Задание A: Покажите все строки записей, в которых встречается слово «linkedin». Регистр учитывается.

Фрагмент текста:
········

Опубликовано в журнале Звезда, номер 1, 2002
Их было четверо, Вера, Надежда, Любовь и Софья, но вторая, веселая и безответственная в молодости, стала злой святошей, искажавшей стихи и мысли спутника своей жизни после его мученической кончины; третья, «Прекрасная Дама», превратилась в банальную Нину Заречную; четвертая, семь раз переписавшая «Войну и мир» и пятнадцать раз беременевшая, — в литературную завистницу, сочинявшую бездарные романы, и только первая, по верному слову Г. А. Барабтарло, «непонятным для нас образом» «извлекла» (elicited) из творческого лона своего мужа его несравненные произведения.
В Америке книги Н. Я. Мандельштам в свое время способствовали широкой известности имени «Осип Мандельштам» среди интеллигентных читателей. В университетах, однако, его поэзию больше не преподают, как, бывало, преподавали запоем в 1970-е годы. Зато ее книги проходят по непременному разряду феминистской словесности — вместе с «Тридцатью тремя уродами», «Ключами счастья», перепиской Цветаевой с Рильке и воспоминаниями обеих Гинзбург.
Тихая, скромная слава Веры Евсеевны Набоковой стала громкой и яркой незадолго до столетия со дня ее рождения, которое мы сейчас отмечаем (5 января по новому стилю). Четыре семестра назад у меня появилась студентка, на обычный мой вопрос, читала ли она Набокова и что побудило ее заняться этим писателем, ответившая так: Набокова еще не читала, но прочла книгу Стэйси Шифф «Вера». С тех пор почти на каждом из моих набоковских курсов бывает одна такая студентка — всегда одна, серьезная, строгая, совсем молоденькая, прошедшим летом прочитавшая отмеченную Пулитцеровской премией книгу о Вере.

········

Материал упражнения:
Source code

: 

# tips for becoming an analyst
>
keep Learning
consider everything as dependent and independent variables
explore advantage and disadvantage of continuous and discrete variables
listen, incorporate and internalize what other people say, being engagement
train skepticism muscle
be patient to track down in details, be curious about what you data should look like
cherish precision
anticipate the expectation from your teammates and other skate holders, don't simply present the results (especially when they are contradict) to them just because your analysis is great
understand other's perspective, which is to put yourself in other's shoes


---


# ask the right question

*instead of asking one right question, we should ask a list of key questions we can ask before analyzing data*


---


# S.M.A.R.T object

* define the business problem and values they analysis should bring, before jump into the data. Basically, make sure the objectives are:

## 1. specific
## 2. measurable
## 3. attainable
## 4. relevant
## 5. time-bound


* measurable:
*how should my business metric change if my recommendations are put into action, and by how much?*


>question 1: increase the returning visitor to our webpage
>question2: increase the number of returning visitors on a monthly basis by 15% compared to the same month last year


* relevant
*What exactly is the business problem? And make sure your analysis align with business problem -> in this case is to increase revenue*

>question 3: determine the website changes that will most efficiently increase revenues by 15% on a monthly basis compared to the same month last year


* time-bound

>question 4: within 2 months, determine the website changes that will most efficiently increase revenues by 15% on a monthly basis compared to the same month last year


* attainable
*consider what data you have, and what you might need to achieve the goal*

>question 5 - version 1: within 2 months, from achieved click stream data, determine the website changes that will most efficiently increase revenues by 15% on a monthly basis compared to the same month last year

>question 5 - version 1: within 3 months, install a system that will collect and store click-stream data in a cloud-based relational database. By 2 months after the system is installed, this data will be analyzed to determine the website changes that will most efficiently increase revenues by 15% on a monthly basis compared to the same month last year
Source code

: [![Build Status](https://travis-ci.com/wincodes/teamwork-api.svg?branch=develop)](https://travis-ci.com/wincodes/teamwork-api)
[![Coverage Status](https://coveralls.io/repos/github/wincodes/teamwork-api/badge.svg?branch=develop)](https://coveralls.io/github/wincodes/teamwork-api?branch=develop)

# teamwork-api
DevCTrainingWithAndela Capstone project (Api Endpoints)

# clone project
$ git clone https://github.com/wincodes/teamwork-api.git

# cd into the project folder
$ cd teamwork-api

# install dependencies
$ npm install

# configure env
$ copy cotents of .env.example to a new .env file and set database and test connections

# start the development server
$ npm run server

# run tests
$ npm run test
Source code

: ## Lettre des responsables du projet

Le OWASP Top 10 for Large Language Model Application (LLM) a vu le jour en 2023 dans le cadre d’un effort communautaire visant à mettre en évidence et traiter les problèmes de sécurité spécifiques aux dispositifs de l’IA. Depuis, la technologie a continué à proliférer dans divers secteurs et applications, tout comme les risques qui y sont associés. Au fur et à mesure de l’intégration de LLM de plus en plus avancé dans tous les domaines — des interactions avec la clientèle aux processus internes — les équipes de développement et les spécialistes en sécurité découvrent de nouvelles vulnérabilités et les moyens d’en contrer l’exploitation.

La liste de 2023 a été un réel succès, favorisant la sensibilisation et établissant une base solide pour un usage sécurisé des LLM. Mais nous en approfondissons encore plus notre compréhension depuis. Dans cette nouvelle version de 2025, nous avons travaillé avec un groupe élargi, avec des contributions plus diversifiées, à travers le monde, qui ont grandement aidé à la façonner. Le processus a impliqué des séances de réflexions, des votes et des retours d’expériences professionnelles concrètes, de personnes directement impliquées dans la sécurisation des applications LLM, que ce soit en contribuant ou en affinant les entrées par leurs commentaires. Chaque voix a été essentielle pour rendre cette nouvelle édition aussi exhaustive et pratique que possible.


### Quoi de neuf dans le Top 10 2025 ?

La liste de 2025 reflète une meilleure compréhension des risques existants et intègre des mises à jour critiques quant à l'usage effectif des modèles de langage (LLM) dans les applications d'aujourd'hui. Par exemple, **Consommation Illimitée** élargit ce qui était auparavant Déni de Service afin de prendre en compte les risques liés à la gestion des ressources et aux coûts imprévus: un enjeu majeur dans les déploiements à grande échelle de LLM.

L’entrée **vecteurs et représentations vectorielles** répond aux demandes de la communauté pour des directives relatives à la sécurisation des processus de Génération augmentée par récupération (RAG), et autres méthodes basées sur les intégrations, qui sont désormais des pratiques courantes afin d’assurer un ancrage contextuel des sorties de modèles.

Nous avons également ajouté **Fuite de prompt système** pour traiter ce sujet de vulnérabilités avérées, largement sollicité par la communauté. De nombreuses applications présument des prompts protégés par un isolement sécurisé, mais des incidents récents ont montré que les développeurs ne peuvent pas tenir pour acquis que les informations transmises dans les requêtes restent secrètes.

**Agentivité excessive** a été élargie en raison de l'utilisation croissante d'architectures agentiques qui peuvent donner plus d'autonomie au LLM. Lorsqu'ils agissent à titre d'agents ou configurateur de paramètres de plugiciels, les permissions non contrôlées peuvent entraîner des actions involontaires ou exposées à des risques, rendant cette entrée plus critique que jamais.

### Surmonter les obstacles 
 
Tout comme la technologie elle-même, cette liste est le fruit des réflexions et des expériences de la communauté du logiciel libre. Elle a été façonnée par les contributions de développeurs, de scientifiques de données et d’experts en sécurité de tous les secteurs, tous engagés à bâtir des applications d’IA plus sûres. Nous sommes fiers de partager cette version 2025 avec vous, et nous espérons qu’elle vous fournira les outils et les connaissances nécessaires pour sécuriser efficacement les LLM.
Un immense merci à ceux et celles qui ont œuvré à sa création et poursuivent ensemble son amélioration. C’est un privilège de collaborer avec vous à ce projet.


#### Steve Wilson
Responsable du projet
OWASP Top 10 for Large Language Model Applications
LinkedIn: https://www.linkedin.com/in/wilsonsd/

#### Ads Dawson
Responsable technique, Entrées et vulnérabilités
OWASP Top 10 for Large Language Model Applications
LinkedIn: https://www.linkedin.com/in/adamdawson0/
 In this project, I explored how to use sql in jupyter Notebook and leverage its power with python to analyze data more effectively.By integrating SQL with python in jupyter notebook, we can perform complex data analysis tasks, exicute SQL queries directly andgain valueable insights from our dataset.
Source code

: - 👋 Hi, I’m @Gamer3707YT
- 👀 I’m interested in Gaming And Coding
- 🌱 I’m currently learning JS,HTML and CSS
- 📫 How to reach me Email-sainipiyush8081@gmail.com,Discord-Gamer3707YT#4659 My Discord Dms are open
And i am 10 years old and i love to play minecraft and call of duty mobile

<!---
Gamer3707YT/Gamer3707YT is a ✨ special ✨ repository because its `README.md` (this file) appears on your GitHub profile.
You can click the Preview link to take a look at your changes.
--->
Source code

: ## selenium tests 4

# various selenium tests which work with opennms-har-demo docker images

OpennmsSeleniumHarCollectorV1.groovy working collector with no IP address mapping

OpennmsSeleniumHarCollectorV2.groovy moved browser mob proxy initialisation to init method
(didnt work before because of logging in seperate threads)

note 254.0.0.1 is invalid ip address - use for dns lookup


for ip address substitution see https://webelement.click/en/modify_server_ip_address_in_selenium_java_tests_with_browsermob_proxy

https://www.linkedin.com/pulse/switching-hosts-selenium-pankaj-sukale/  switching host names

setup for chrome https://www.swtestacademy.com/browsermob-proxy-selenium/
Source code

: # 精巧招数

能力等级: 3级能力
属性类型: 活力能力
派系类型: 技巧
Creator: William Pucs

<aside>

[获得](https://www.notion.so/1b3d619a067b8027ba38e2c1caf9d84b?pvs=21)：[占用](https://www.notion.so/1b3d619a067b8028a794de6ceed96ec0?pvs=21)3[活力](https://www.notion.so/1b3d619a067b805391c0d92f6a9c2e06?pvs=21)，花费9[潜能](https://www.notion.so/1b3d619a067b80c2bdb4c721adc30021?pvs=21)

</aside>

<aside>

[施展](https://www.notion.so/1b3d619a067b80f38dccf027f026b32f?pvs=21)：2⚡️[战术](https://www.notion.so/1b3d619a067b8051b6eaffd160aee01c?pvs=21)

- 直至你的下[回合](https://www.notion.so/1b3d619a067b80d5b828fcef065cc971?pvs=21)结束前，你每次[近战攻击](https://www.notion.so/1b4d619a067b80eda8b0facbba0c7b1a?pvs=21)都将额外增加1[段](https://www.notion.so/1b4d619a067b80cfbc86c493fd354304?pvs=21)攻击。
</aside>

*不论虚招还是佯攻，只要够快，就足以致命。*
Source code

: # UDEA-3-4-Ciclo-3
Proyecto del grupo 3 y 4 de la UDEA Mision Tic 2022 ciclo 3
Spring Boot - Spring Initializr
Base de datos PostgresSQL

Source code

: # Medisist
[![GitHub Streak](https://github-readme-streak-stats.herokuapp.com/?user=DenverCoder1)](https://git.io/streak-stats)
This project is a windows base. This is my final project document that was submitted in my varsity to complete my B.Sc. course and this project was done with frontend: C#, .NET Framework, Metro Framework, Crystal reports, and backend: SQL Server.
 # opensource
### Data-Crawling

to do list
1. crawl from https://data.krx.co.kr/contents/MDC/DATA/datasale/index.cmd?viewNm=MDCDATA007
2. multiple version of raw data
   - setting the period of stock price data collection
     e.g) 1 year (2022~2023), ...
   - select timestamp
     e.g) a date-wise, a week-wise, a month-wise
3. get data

········

Задание B: Приведите отрезок текста от «Тихая, скромная слава» до «книгу о Вере.» включительно. В нем замените «студентка» на «слушательница».

Результат A:
LinkedIn: https://www.linkedin.com/in/wilsonsd/
LinkedIn: https://www.linkedin.com/in/adamdawson0/
https://www.linkedin.com/pulse/switching-hosts-selenium-pankaj-sukale/  switching host names

Результат B:
Тихая, скромная слава Веры Евсеевны Набоковой стала громкой и яркой незадолго до столетия со дня ее рождения, которое мы сейчас отмечаем (5 января по новому стилю). Четыре семестра назад у меня появилась слушательница, на обычный мой вопрос, читала ли она Набокова и что побудило ее заняться этим писателем, ответившая так: Набокова еще не читала, но прочла книгу Стэйси Шифф «Вера». С тех пор почти на каждом из моих набоковских курсов бывает одна такая слушательница — всегда одна, серьезная, строгая, совсем молоденькая, прошедшим летом прочитавшая отмеченную Пулитцеровской премией книгу о Вере.